Along with the changes in the outside world and the Church, the characteristics of the individuals who inquire about a Jesuit vocation were also evolving. Although a fair amount of today’s candidates have had a Jesuit high school and/or college experience, many go on to an extended community service program or another career altogether before applying to the Society. Others might consider diocesan life or another religious congregation first.

“People who apply today are more often exploring their faith journey on their own and conducting a personal search for how to live it,” says Fr. Stoeger.

Sophistication and Specialization

In true Ignatian fashion, the Midwest Jesuits have responded to these developments with innovation.

According to Fr. William Murphy, SJ, vocation promoter, the need to “market” vocations outside of Jesuit circles coincided with the growth of the internet, and has become a key source of inquiries.

“Today’s vocations world demands sophistication and specialization,” Fr. Murphy explains. “The roots planted in the mid-1990s through our website have blossomed to include social media strategy, audience segmentation, and analytics.”

The changing nature of the vocations world has also led to the creation of a team. “We used to have one or two people doing vocations work,” Fr. Murphy says. “Then provincials like Fr. Thomas Lawler, SJ, and Fr. Brian Paulson, SJ, recognized the importance of having more people in vocations to do things well. Each of us brings different skills and gifts to the team, and we need all of those gifts to succeed in our mission.”

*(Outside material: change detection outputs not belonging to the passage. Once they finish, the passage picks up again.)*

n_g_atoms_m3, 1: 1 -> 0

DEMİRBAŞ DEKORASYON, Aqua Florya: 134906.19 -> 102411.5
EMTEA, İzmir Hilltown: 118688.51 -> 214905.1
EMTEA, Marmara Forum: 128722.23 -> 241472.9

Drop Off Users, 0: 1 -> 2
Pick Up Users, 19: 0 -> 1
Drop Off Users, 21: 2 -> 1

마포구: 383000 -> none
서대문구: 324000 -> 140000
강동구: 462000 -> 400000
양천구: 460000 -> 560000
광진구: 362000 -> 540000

The team includes two vocation promoters (Fr. Murphy and Fr. Michael Rossmann, SJ); two regional vocation directors (Frs. Stoeger and Baumann); Br. Patrick Douglas, SJ, provincial assistant for vocations and regional vocation director; Cecilia Hernández, executive administrative assistant to provincial assistants; and Janet O’Keefe, administrative assistant.k

Discernment and Screening

When someone inquires about joining the Society, a vocation promoter begins the process of helping each inquirer see what Jesuit life is like and whether he might be suited to the vocation. If there seems to be a fit, the candidate begins working with a vocation director.

That process, during which a candidate discerns whether he will apply, involves the director accompanying and supporting his decision-making journey, often fora year or longer. At the same time, the director determines whether he thinks the candidate should in fact apply.

“On behalf of the Society, the Church, and our institutions, we need to get to know a person well to assess his aptness to be a Jesuit, in terms of our prayer lives, community life, and mission,” Fr. Stoeger says. “With fewer Jesuits available, we need priests and brothers who are capable, well-rounded leaders with diverse skills more than ever. Candidates must be willing and able to be ‘formed’ in Ignatian spirituality and in the capacity for effective ministry.”

“At the same time,” he adds, “discerning whether you have a call to be a Jesuit can be challenging, so our support is vital to the individual. He might have a call to religious life, but not to the particular life of the Jesuit. We want to help him make the best possible decision for himself as well.”

When the candidate and vocation director agree that the candidate should apply, he begins a lengthy application process, including a spiritual autobiography; data about family, education, professional development, and reasons for wanting to become a Jesuit; interviews with four Jesuits (including a formal session with the vocation director); an interview with a woman who is familiar with Jesuit life and ministry; and a session with a psychologist.

“Once all the reports are in—thanks to Cecilia Hernández!—the vocation director writes up an extensive description of the applicant and his likely Jesuit vocation, which goes to the provincial for final approval,” says Fr. Stoeger. “To outsiders, this might seem overly meticulous. But in constructing this final application, it is vital to our mission to invest the time and effort.